Ruminavi knipte met zijn vingers en daar verscheen een bediende. "Geef deze jongen een nieuw paar sandalen." Met die woorden duwde hij me de kamer uit. Het was duidelijk dat de legerleider geen tijd wilde verliezen. Samen met de bediende liep ik naar een van de pakhuizen in Quito. Hij opende de deuren die niet op slot waren. Ik wist niet wat ik zag. Het pakhuis lag vol met de meest prachtige sandalen in allerlei maten, vormen en kleuren. De bediende pakte voor mij een gloednieuw paar met lekkere dikke zolen. Vol trots deed ik ze aan, maar toen ik opkeek was de man alweer weg en stond ik alleen midden in de straten van Quito.
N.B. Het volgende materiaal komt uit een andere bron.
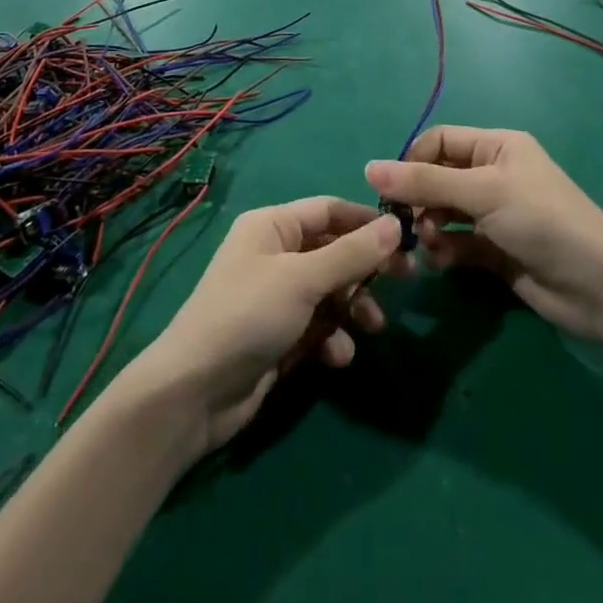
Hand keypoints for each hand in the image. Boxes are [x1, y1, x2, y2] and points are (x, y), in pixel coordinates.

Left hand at [116, 197, 405, 454]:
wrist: (196, 392)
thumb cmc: (248, 316)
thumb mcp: (302, 279)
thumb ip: (351, 254)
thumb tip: (394, 225)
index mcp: (272, 226)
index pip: (329, 210)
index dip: (366, 221)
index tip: (406, 238)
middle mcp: (275, 255)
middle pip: (333, 251)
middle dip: (366, 269)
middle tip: (406, 281)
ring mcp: (277, 297)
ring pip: (330, 292)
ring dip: (353, 307)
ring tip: (372, 327)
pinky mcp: (280, 336)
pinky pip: (318, 327)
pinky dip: (332, 338)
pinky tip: (336, 357)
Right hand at [366, 127, 602, 344]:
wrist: (598, 287)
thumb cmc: (541, 221)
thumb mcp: (482, 192)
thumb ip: (424, 183)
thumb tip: (369, 169)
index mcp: (496, 147)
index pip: (439, 142)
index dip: (412, 161)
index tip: (391, 190)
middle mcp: (493, 175)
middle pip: (438, 179)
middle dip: (419, 200)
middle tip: (407, 225)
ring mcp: (495, 215)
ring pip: (444, 213)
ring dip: (430, 228)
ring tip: (429, 245)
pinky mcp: (495, 251)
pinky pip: (457, 243)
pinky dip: (445, 251)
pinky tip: (442, 263)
Ik besloot de rest van de dag uit te rusten om pas de volgende ochtend de terugtocht aan te vangen. Er was maar één personen die ik hier kende, priester Kilker. Dus liep ik moe maar voldaan naar het tempelcomplex om daar te overnachten. Net zoals ik jaren geleden met Umu had gedaan. Nou, dat viel tegen. De priester uit Quito herkende mij. "Jij bent zeker dat hoerenjong, dat Umu onder zijn hoede heeft genomen. Een schande is het. Als ik hetvoor het zeggen had... Bah, scheer je weg, hier ben jij niet welkom!" Ik schrok enorm van de uitbrander. Mijn hele goede humeur over het slagen van mijn missie was in één klap verdwenen. Geen moment langer wilde ik in Quito blijven. Ook al zou het nog slechts een paar uur duren voordat de zon onderging, ik besloot toch alvast op pad te gaan.
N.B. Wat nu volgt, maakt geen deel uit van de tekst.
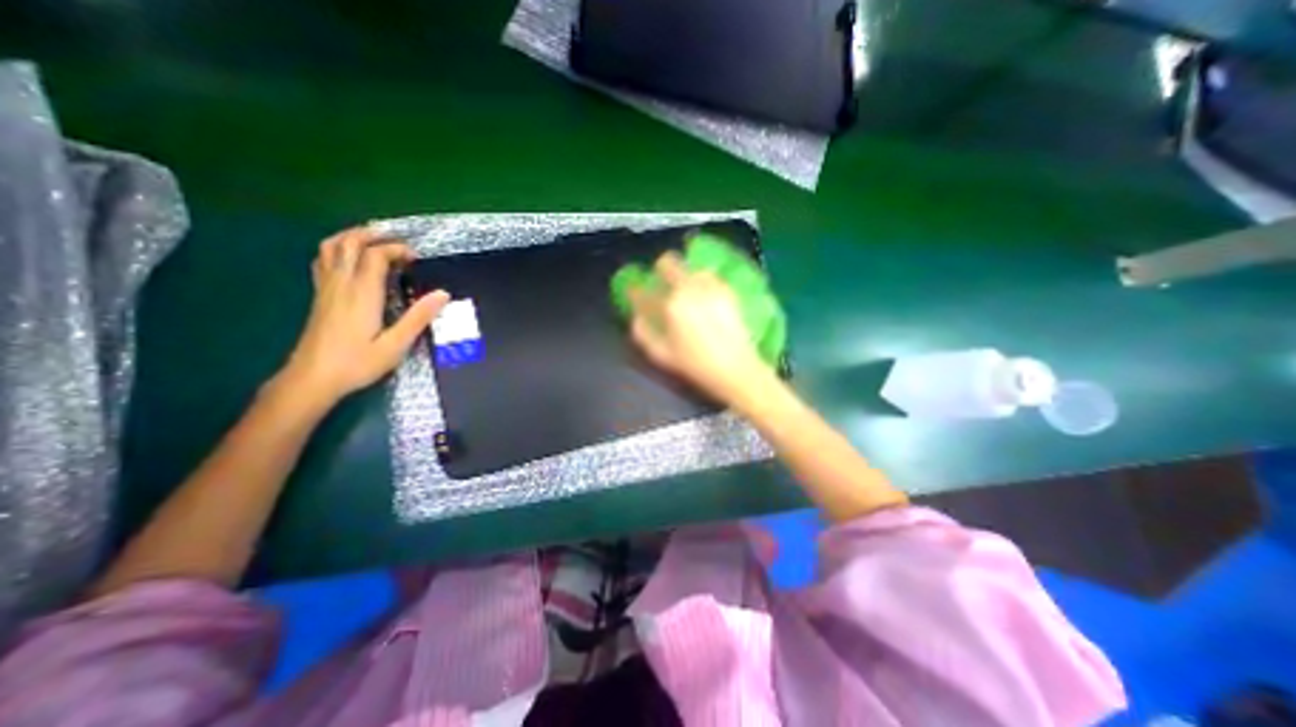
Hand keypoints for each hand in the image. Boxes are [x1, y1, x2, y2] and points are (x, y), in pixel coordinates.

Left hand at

Ik rende de volle vijf mijl naar het eerstvolgende wachthuisje. De nieuwe sandalen gaven mij vleugels. Ondanks het feit dat ik er al een lange vermoeiende dag had opzitten, haalde ik een verse renbode in die even voor mij gestart was. Maar ik had geen zin in een mokkend gezicht straks in het wachthuisje en het was zeker dat we daar samen zouden moeten overnachten, dus ik hield mijn pas in en rende met hem op. Praten en rennen gaat niet altijd even gemakkelijk tegelijkertijd, maar veel is er niets nodig voor contact. "Chan Chan." "Wanka." "Aangenaam." "Er komt storm." "Oh ja? Uit het westen?" "Uit het noorderland." "Wanneer?" "Het duurt nog even." Toen waren we er.
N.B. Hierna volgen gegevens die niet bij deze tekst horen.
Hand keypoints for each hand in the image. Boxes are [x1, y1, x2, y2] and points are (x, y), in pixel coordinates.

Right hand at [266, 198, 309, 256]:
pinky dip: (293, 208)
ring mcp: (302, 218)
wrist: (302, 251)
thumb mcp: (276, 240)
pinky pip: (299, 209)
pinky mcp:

Het wachthuisje zat stampvol. Menig renbode was onderweg gestuurd. De jongens waren naar allerlei gebieden op pad met verschillende boodschappen. Het was duidelijk. Generaal Ruminavi trommelde zijn leger op en dat van generaal Quisquis erbij. Het eten in het huisje was op. Op zoveel mensen was niet gerekend. De vloer lag stampvol met renbodes. Met moeite vonden Wanka en ik een plekje op de grond. Ik had wel op moeilijker plaatsen gelegen. Na een inspannende dag viel ik in een diepe slaap.